Von Dr. Rudolf Haug.

Viele glauben, die Nase sei zu nicht viel anderem da, als um uns mit den verschiedenen Düften und Gerüchen bekannt zu machen. Das ist allerdings eine, aber durchaus nicht die wichtigste Aufgabe der Nase. Viel wichtiger sind andere Bestimmungen im Haushalte unseres Körpers, denen sie zu dienen hat. Sie hat vor allem die Atmung zu regulieren. Dies geschieht einerseits dadurch, daß die Luft, die aus der für gewöhnlich weit unter der Temperatur unserer Eigenwärme stehenden Atmosphäre eingeatmet wird, während des Durchstreichens durch die Nasenhöhlengänge auf einen für die Zwecke des Organismus gerade brauchbaren Temperaturgrad erhöht, also vorgewärmt wird. Anderseits fällt der Nase die Aufgabe zu, die eingeatmete Luft von all den ihr anhängenden organischen und unorganischen Verunreinigungen zu säubern; die Nase filtriert die Luft. Außerdem wird in ihr die trockene atmosphärische Luft noch zu gleicher Zeit vollständig mit Wasserdampf gesättigt. Instinktiv paßt sich unsere Atmung der umgebenden Luft an: in freier reiner Bergesluft, im Walde atmen wir möglichst tief; in einer rauchig stinkenden Fabrikatmosphäre halten wir unwillkürlich unseren Atem an; unsere Nase schützt uns vor einer drohenden Erstickungsgefahr.

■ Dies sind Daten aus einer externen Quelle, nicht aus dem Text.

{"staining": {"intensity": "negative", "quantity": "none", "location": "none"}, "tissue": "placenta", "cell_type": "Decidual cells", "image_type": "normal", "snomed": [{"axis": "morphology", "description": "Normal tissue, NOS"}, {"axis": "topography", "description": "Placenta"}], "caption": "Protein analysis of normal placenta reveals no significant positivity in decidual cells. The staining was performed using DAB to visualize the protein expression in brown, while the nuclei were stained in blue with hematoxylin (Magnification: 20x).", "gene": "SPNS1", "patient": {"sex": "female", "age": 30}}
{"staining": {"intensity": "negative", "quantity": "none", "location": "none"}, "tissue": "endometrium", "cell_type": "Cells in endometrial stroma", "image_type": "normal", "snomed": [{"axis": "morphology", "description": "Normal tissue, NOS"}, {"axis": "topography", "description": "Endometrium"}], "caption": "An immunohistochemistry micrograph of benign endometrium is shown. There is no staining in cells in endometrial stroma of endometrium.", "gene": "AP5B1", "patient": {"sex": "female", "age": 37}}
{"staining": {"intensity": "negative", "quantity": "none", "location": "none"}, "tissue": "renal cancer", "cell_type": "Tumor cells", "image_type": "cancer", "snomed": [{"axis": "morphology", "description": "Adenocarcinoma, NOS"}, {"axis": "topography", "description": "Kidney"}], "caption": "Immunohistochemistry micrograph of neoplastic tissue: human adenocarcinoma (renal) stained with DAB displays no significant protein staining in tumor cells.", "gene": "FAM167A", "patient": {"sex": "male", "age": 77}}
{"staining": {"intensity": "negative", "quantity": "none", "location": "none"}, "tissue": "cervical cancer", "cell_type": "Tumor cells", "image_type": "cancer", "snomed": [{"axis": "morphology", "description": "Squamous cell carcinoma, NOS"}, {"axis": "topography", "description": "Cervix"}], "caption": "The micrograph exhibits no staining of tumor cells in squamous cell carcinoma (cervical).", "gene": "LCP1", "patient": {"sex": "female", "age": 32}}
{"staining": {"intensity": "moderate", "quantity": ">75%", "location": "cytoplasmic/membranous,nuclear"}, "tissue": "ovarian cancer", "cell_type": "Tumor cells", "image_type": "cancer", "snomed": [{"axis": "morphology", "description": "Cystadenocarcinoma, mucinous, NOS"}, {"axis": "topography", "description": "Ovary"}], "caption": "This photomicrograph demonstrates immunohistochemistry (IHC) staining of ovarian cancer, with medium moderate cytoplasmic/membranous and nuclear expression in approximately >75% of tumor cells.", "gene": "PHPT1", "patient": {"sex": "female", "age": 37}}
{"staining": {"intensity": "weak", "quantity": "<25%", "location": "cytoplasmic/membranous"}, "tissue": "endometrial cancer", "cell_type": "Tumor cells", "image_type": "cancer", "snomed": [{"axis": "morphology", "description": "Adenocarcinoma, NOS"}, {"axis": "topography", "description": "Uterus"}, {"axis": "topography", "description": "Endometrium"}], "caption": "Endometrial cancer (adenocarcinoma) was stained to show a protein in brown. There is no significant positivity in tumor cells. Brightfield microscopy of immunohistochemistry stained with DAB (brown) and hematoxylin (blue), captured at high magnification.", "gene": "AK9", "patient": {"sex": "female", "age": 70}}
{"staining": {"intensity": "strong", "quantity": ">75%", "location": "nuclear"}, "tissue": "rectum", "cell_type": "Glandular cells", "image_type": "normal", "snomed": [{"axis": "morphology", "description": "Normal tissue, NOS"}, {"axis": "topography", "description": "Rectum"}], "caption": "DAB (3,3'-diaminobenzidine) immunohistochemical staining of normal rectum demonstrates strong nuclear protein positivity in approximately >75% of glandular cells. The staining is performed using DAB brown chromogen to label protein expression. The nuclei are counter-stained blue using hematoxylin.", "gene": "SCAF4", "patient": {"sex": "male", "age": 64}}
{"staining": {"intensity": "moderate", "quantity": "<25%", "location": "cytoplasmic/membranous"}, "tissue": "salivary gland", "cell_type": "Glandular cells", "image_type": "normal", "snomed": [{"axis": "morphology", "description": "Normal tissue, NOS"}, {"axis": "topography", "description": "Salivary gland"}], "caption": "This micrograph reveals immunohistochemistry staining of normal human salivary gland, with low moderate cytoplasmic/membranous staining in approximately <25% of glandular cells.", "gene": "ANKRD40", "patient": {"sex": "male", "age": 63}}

Nur eine gesunde Nase erfüllt diese für das Wohlbefinden durchaus unerläßlichen Bedingungen; ist sie aber erkrankt, dann ist der Leidende genötigt, durch den Mund zu atmen, und das ist ungemein schädlich, weil die eingeatmete Luft jetzt beinahe ohne Vorwärmung, ohne Filtration und nur mit sehr geringem Feuchtigkeitsgehalt unmittelbar in die Atemwege hineingebracht wird und so teils reizend, teils austrocknend, kurzum dahin wirkt, die Vorbedingungen zur leichten Erkrankung zu schaffen.

Ist aber einmal die Atemführung durch die Nase beeinträchtigt, so muß notwendig all das, was mit der Nase zusammenhängt, ebenfalls eine Einbuße in der Ausübung seiner Funktion erleiden, und hierher gehört in erster Linie das Ohr. Das Ohr, besonders aber die Paukenhöhle, welche die für das Hören so wichtigen drei Gehörknöchelchen, Hammer, Amboß und Steigbügel, enthält und die nach außen, gegen den Gehörgang zu, durch das Trommelfell abgeschlossen ist, steht durch die Eustachische Röhre in direkter Verbindung mit dem Nasenrachenraum; ein normales Funktionieren dieses Abschnittes ist daher für ein gutes Gehör Grundbedingung. Die Funktion dieser Röhre besteht aber in einer von Zeit zu Zeit, während eines der immer unwillkürlich sich wiederholenden Schluckakte, eintretenden Lufterneuerung; durch sie wird das Trommelfell und die Gehörknöchelchenkette in der für das normale Hören notwendigen Stellung und Spannung erhalten.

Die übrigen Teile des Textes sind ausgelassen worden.